Most of all, he's happy that he's got a clean slate. Nobody knows who he is out here, so things aren't just being handed to him. He has to make his own friendships, he had to find his own job, etc. His parents are actually the only real problem we're facing right now because they're throwing a tantrum about him leaving. I won't get in to details, but I will say that while it's upsetting, my boyfriend and I both agree that we're not going to legitimize their shitty behavior. It's aggravating, but we'll survive.
Thanks to everybody for all of the wonderful insight and the fantastic real estate suggestions. We're hoping to build a new life as a couple out here, and r/relationships was so helpful!

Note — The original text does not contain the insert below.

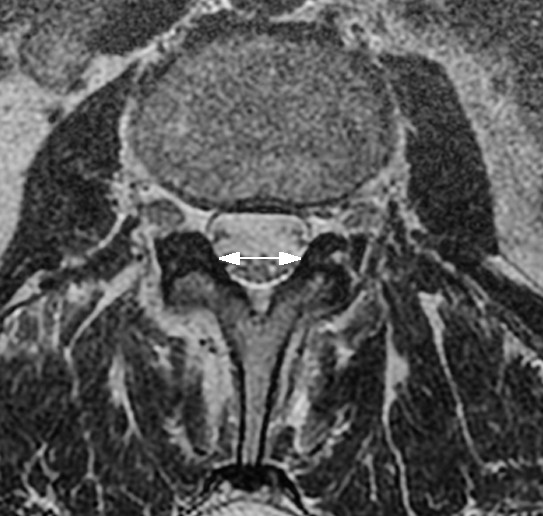
T2 weighted transaxial fast spin echo MR image of the lumbar spine at the level of L3. The white arrow indicates the ligamentous interfacet distance measured between the inner surfaces of flaval ligaments on a line connecting the joint space of facet joints.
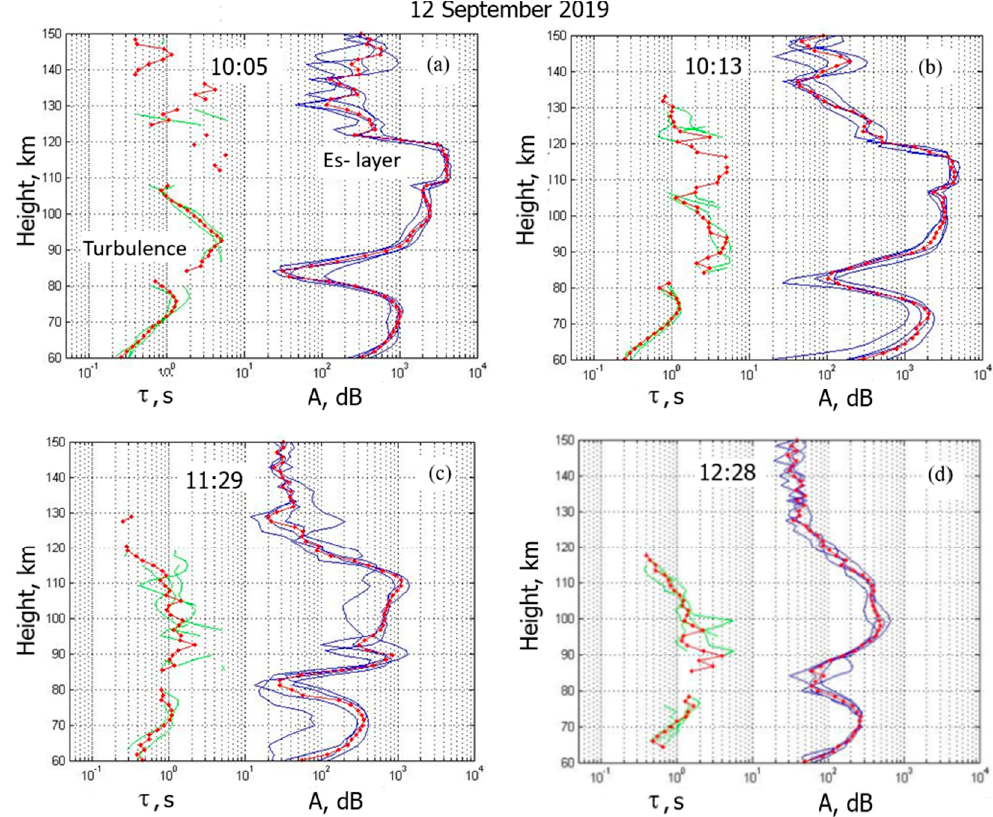
Figure 6. Height dependences of the amplitude A(h) ( right curves) and relaxation time τ (h) ( left curves) of the API scattered signal in the D-region (h = 60–80 km) and in the E-region (h = 90–120 km) for four sessions of the API recording with a duration of one minute on 12 September 2019. The designations are the same as in Figure 5. Session time is shown in the figures in the format hours: minutes ( a ) 10:05, ( b ) 10:13, ( c ) 11:29, ( d ) 2:28.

tl;dr: Boyfriend decided he liked Brooklyn. We've been settled in for a little while and he absolutely loves it. His parents aren't thrilled, but they kind of suck, so fuck them.
Relevant Comment:
- I'm almost stunned by how happy he is to be here. I'm sure the excitement will die down once it all becomes routine, but for now, it's infectious. The other day he was like, "Honey, look, I'm going to ride my bike...to the grocery store!"
I am not the original poster. This is a repost.
The original poster is u/TrashIt555. Originally posted six years ago on r/relationships.